SET OF TASKS
1: In the Akka.NET concurrency post below, what version is Akka.NET at right now?
2: Condense the paragraph starting "Akka.NET have been doing some crazy progress" in the Akka.NET concurrency post below into a short bulleted list that keeps its main facts.
3: Write the next part of the Akka.NET concurrency post below, continuing after its final sentence about introducing locks.

PROVIDED PASSAGE

Akka.NET – Concurrency control


Time to break the silence!

A lot of things have happened since I last wrote.
I’ve got a new job at nethouse.se as developer and mentor.

Akka.NET have been doing some crazy progress the last few months.
When I last wrote, we were only two developers, now, we are about 10 core developers.
The project also have a new fresh site here: akkadotnet.github.com.
We are at version 0.7 right now, but pushing hard for a 1.0 release as soon as possible.

But not, let’s get back on topic.

In this mini tutorial, I will show how to deal with concurrency using Akka.NET.

Let’s say we need to model a bank account.
That is a classic concurrency problem.
If we would use OOP, we might start with something like this:

public class BankAccount
{
    private decimal _balance;
    public void Withdraw(decimal amount)
    {
        if (_balance < amount)
            throw new ArgumentException(
              "amount may not be larger than account balance");

        _balance -= amount;

        //... more code
    }
    //... more code
}

That seems fair, right?
This will work fine in a single threaded environment where only one thread is accessing the above code.
But what happens when two or more competing threads are calling the same code?

    public void Withdraw(decimal amount)
    {
        if (_balance < amount) //<-

That if-statement might be running in parallel on two or more theads, and at that very point in time, the balance is still unchanged. so all threads gets past the guard that is supposed to prevent a negative balance.

So in order to deal with this we need to introduce locks.

PROVIDED DATA

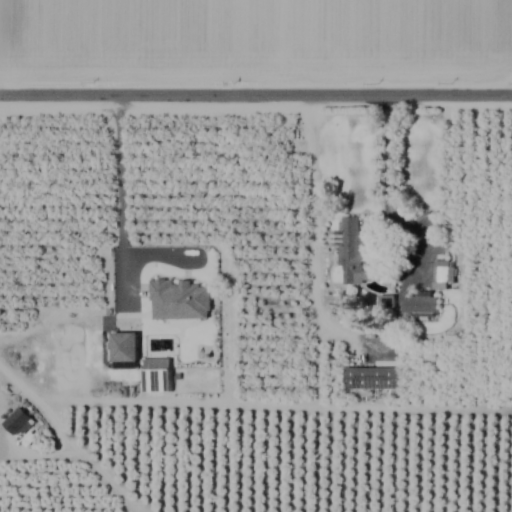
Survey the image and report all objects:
==
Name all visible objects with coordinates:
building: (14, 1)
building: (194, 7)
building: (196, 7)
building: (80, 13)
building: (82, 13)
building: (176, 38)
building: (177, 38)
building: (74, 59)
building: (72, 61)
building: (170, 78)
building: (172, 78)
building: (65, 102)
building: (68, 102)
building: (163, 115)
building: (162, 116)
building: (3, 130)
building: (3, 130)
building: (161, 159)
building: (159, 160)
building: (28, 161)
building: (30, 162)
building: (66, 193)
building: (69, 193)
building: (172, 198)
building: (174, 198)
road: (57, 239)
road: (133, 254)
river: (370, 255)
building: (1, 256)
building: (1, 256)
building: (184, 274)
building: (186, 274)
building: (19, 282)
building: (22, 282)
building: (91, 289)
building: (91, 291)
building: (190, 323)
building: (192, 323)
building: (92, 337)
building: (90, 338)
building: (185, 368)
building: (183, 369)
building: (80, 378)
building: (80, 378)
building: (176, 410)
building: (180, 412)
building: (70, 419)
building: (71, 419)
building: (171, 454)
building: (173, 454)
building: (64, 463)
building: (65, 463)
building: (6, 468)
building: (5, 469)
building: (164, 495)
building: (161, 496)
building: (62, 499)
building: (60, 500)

RESPONSES BY ITEM NUMBER
1: Version 0.7.

2:
- Akka.NET has made rapid progress in the last few months.
- The core team has grown from two developers to about 10.
- The project has a new site: akkadotnet.github.com.
- It is at version 0.7 and pushing for a 1.0 release as soon as possible.

3:
Maybe something like this:

    private readonly object _lock = new object();
    private decimal _balance;
    public void Withdraw(decimal amount)
    {
        lock(_lock) //<-
        {
           if (_balance < amount)
              throw new ArgumentException(
               "amount may not be larger than account balance");

           _balance -= amount;

        }
    }

This prevents multiple threads from accessing and modifying the state inside the Withdraw method at the same time.
So all is fine and dandy, right?

Not so much.. locks are bad for scaling, threads will end up waiting for resources to be freed up.
And in bad cases, your software might spend more time waiting for resources than it does actually running business code.
It will also make your code harder to read and reason about, do you really want threading primitives in your business code?

Here is where the Actor Model and Akka.NET comes into the picture.
The Actor Model makes actors behave “as if” they are single threaded.
Actors have a concurrency constraint that prevents it from processing more than one message at any given time.
This still applies if there are multiple producers passing messages to the actor.

So let’s model the same problem using an Akka.NET actor:


//immutable message for withdraw:
public class Withdraw
{
     public readonly decimal Amount;
     public Withdraw(decimal amount)
     {
         Amount = amount;
     }
}

//the account actor
public class BankAccount : TypedActor, IHandle<Withdraw>
{
     private decimal _balance;

     public void Handle(Withdraw withdraw)
     {
         if (_balance < amount)
         {
              Sender.Tell("fail"));
              //you should use real message types here
              return;
         }

          _balance -= withdraw.Amount;
          Sender.Tell("success);
          //and here too
     }
}

So what do we have here?
We have a message class that represents the Withdraw message, the actor model relies on async message passing.
The BankAccount actor, is then told to handle any message of the type Withdraw by subtracting the amount from the balance.

If the amount is too large, the actor will reply to it’s sender telling it that the operation failed due to a too large amount trying to be withdrawn.

In the example code, I use strings as the response on the status of the operation, you probably want to use some real message types for this purpose. but to keep the example small, strings will do fine.

How do we use this code then?


ActorSystem system = ActorSystem.Create("mysystem");
...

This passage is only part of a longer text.